Выходило, Ларису ждали? Выходило, ее туда заманили обманом? Раз Устинов категорически открещивается от своего звонка, значит, это кто-то другой? Кто, черт побери?! Кто?

Он обошел стул, на котором горбилась Вера в нелепом костюме, напоминающем овечью шкуру. Пошел в прихожую. И уже успел завязать шнурки на левом ботинке, оставался правый, когда она выплыла в дверной проем.

– Слышь, Кочубей… – Она захватила кудряшку возле уха, накрутила ее на палец. – Только я ведь ничего тебе под протокол не скажу. Ничего не видела и не слышала.

– А и черт с тобой! – вспылил он, бантик на правом шнурке не получился, затянувшись узлом. – Покрывай маньяка!

– Почему маньяка?! – ахнула Вера, сильно побледнев. Привалилась к притолоке. Повторила: – Почему маньяка, Кочубей?!

– Да потому, что, может, тут маньяк какой объявился. – Он сунул концы шнурка в ботинок, так и не справившись с узлом. Выпрямился. – Станет теперь по очереди всех убивать. Приспичит тебе выйти подышать в следующий раз, он тебя и прикончит, как Ларису Ивановну.

Вера, насупившись, осмотрела Харламова с ног до головы неприязненным взглядом. Потом произнесла со вздохом:

– Это был не маньяк.

– Да? Откуда ты знаешь? Он, может…

– Она его узнала перед тем как вскрикнуть, – нехотя призналась она.

– Что? – Кожа на щеках натянулась до боли, сердце перестало стучать, вернее, он его перестал чувствовать. – Лариса его узнала? Как?! Как она его назвала?!

– Не знаю, никак. Просто сказала – ты.

– Погоди, погоди! Еще раз! Что она сказала?! – Он подлетел к хозяйке и не заметил, как сгреб кулаками овечьи кудряшки костюма на ее груди. – Что она сказала, Вера?

– Ну… Дверь у подъезда когда захлопнулась, темно стало, потом эта женщина сказала: ты? Затем как-то странно вскрикнула – и тишина. Это все. – Ее потные ладони накрыли руки Харламова. – Ты костюм-то на мне не рви, Кочубей. Денег стоит…

– Как, как она это сказала? Удивленно или как?
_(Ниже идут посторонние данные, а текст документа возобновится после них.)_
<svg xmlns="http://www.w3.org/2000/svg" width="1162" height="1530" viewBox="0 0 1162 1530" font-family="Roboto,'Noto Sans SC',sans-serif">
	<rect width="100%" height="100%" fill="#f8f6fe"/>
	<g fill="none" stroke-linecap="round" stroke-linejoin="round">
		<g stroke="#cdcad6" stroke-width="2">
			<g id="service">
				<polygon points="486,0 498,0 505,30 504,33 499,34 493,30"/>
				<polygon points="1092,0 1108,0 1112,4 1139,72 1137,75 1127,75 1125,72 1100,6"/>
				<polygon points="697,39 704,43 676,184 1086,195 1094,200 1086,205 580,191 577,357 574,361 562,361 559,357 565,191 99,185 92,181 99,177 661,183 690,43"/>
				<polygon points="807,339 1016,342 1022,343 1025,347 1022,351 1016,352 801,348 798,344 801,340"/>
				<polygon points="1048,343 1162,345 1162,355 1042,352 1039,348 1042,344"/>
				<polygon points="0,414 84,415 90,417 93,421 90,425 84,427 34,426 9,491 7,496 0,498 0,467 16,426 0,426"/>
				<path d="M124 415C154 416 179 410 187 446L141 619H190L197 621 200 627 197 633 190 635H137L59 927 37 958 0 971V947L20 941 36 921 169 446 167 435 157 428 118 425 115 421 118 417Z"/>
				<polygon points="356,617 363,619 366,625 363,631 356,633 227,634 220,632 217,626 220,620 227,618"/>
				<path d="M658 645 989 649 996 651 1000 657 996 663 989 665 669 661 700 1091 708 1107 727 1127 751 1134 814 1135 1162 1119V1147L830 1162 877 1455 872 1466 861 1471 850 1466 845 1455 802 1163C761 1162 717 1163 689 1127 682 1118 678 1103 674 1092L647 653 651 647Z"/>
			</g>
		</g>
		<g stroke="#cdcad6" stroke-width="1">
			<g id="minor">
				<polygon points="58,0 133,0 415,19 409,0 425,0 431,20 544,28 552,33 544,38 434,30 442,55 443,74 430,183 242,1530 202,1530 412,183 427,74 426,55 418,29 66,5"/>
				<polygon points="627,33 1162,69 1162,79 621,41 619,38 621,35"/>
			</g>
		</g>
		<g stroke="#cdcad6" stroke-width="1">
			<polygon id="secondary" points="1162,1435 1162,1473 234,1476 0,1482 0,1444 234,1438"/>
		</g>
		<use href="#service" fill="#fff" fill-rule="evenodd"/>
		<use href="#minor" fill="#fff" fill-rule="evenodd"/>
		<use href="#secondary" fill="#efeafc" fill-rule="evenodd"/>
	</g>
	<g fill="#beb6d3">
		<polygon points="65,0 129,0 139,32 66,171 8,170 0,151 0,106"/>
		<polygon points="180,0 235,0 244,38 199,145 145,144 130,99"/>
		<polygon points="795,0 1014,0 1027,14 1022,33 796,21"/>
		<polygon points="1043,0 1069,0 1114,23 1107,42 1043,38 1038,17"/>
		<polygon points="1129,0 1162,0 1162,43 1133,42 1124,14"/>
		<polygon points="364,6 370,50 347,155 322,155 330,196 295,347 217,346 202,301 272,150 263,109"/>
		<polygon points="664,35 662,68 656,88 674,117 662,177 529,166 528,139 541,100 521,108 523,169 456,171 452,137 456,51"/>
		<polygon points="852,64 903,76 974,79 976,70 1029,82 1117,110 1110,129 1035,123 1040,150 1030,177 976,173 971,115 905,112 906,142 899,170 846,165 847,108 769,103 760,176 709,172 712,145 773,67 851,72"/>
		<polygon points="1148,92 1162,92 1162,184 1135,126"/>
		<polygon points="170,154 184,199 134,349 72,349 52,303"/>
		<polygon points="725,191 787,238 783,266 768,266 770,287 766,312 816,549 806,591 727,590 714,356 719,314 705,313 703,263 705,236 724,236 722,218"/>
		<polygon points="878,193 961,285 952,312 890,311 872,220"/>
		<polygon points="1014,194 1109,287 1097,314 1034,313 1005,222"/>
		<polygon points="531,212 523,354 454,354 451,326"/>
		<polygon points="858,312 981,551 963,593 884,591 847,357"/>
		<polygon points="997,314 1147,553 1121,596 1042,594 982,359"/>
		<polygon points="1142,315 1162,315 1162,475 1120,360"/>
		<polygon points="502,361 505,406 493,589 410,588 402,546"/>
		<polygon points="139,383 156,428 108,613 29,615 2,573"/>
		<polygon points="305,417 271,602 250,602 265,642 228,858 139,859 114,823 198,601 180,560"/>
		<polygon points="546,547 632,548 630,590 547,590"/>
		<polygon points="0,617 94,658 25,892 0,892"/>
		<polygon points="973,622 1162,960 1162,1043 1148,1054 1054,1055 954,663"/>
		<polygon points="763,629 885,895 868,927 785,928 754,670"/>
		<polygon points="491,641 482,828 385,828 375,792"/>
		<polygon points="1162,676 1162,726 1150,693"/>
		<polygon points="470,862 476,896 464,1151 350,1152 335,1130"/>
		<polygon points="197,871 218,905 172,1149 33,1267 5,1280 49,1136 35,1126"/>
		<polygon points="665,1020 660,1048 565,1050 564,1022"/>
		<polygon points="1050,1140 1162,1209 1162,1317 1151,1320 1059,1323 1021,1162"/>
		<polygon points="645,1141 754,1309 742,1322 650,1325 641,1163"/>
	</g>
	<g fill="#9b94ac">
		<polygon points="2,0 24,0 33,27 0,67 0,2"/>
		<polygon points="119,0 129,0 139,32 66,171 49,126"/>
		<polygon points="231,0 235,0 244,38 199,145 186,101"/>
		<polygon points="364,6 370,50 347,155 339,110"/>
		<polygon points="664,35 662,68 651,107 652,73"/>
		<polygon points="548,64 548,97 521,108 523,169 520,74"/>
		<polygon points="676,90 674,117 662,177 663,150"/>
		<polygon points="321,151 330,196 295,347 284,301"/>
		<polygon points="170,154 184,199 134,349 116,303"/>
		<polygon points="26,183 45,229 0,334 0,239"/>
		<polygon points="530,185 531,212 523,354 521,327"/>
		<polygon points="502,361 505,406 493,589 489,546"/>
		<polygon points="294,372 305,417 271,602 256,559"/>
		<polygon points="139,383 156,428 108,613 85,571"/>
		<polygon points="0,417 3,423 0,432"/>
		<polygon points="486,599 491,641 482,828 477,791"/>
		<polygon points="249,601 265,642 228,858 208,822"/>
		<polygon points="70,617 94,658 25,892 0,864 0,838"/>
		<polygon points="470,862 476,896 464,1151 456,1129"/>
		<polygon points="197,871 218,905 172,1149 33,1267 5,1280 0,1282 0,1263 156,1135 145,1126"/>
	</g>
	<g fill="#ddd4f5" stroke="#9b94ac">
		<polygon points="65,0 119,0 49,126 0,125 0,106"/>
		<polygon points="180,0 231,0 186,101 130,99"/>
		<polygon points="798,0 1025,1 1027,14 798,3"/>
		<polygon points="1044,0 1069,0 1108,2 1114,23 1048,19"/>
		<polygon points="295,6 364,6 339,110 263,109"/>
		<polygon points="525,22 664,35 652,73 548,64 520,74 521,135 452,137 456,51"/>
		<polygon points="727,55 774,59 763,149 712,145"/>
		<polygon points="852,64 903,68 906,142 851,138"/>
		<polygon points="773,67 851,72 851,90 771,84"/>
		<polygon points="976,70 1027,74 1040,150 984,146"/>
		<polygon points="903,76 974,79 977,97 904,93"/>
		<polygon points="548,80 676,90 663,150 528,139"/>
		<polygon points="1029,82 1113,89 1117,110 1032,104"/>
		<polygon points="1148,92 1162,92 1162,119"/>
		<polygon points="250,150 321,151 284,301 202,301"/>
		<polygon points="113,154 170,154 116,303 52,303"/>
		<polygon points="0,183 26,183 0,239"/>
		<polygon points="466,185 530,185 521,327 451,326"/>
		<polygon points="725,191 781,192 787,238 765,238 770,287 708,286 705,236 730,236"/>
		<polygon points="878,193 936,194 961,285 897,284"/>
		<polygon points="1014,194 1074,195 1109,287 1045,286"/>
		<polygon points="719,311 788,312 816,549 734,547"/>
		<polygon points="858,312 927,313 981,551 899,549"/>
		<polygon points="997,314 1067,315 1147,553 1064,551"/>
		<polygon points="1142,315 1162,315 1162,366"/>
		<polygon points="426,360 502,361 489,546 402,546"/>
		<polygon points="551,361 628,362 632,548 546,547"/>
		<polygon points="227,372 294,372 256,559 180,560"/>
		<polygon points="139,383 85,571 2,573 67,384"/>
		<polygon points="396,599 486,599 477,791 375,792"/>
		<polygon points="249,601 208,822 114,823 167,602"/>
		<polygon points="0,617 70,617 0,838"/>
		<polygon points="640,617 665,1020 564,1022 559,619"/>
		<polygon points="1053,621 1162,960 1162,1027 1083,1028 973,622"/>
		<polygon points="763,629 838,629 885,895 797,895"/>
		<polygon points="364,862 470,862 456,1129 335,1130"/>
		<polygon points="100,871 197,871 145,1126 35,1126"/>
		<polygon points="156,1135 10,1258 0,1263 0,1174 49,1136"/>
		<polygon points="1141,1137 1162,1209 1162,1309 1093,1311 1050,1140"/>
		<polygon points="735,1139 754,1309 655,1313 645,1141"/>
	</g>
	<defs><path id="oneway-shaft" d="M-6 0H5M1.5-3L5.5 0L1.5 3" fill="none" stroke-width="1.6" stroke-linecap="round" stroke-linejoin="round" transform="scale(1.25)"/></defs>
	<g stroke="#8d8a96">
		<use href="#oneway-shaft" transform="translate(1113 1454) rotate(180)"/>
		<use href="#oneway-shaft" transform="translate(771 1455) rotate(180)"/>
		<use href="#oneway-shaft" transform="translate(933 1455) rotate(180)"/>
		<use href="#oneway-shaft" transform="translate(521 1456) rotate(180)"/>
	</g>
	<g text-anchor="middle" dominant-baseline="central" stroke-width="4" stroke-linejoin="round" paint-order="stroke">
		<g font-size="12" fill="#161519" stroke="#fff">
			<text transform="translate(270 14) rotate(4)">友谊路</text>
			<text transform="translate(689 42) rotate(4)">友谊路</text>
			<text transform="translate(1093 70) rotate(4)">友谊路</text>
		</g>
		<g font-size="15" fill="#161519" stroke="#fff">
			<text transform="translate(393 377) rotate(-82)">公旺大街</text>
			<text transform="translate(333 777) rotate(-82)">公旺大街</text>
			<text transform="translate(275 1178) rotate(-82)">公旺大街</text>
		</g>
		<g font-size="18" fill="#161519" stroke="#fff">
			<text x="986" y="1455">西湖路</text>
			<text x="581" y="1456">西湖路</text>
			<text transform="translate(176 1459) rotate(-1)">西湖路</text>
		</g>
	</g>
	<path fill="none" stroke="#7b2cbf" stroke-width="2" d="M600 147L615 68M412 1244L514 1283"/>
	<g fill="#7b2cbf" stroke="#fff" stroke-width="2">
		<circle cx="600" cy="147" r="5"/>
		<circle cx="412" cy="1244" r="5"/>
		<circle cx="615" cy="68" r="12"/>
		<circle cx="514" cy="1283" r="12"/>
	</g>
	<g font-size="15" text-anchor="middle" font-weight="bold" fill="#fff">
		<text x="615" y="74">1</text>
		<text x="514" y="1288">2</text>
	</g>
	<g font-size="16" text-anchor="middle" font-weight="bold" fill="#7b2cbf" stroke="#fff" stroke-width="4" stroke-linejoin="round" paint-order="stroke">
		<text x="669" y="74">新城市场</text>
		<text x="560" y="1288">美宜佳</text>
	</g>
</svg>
Может, она не успела просто договорить? Может, просто хотела спросить, ты что делаешь, а? Вера! Вера, вспоминай, это важно! Ну! – Он все так же трепал костюм на ее груди.

– Нет, она его узнала, – подумав, ответила она. – Удивленно так: ты? Будто не ожидала увидеть там того, кого встретила. И потом сразу вскрикнула. Коротко так. Ой… Ой – и все… – Ее ладони чуть сжали пальцы Харламова. – Руки-то у тебя какие сильные, Кочубей… Может, останешься, а?..

Он не остался. Он вышел на улицу, подставил лицо ледяному ветру, распыляющему мелкий осенний дождь. Судорожно сглотнул, пытаясь проглотить громадную пробку, вбитую ему в горло страшной бедой.

Ларису кто-то ждал у подъезда? Она его узнала? Она успела его узнать до того, как этот кто-то вонзил ей в сердце нож? Это так или нет? Или Вера, обезумевшая вчерашним вечером от ревности, что-то путает? Мог Устинов выйти вместе с ней из подъезда на улицу и убить ее там? Вера все это видела и теперь выгораживает любовника.

Нет, вряд ли.

Вера, конечно, могла его выгораживать, это бесспорно. Но Лариса никогда не тыкала фигурантам дела, кем бы тот ни являлся – убийцей, грабителем или свидетелем. И с Устиновым она всегда была на «вы». Харламов присутствовал неделю назад при их беседе, она называла его на «вы» и по имени-отчеству. Значит… Значит, это был кто-то знакомый. Хорошо знакомый. Или близкий человек, встреча с которым ее очень удивила. Кто это мог быть, кто?

Глава 7

– Селезнев! Где ты витаешь? – резким неприятным голосом спросила учительница алгебры и решила уточнить: – В облаках?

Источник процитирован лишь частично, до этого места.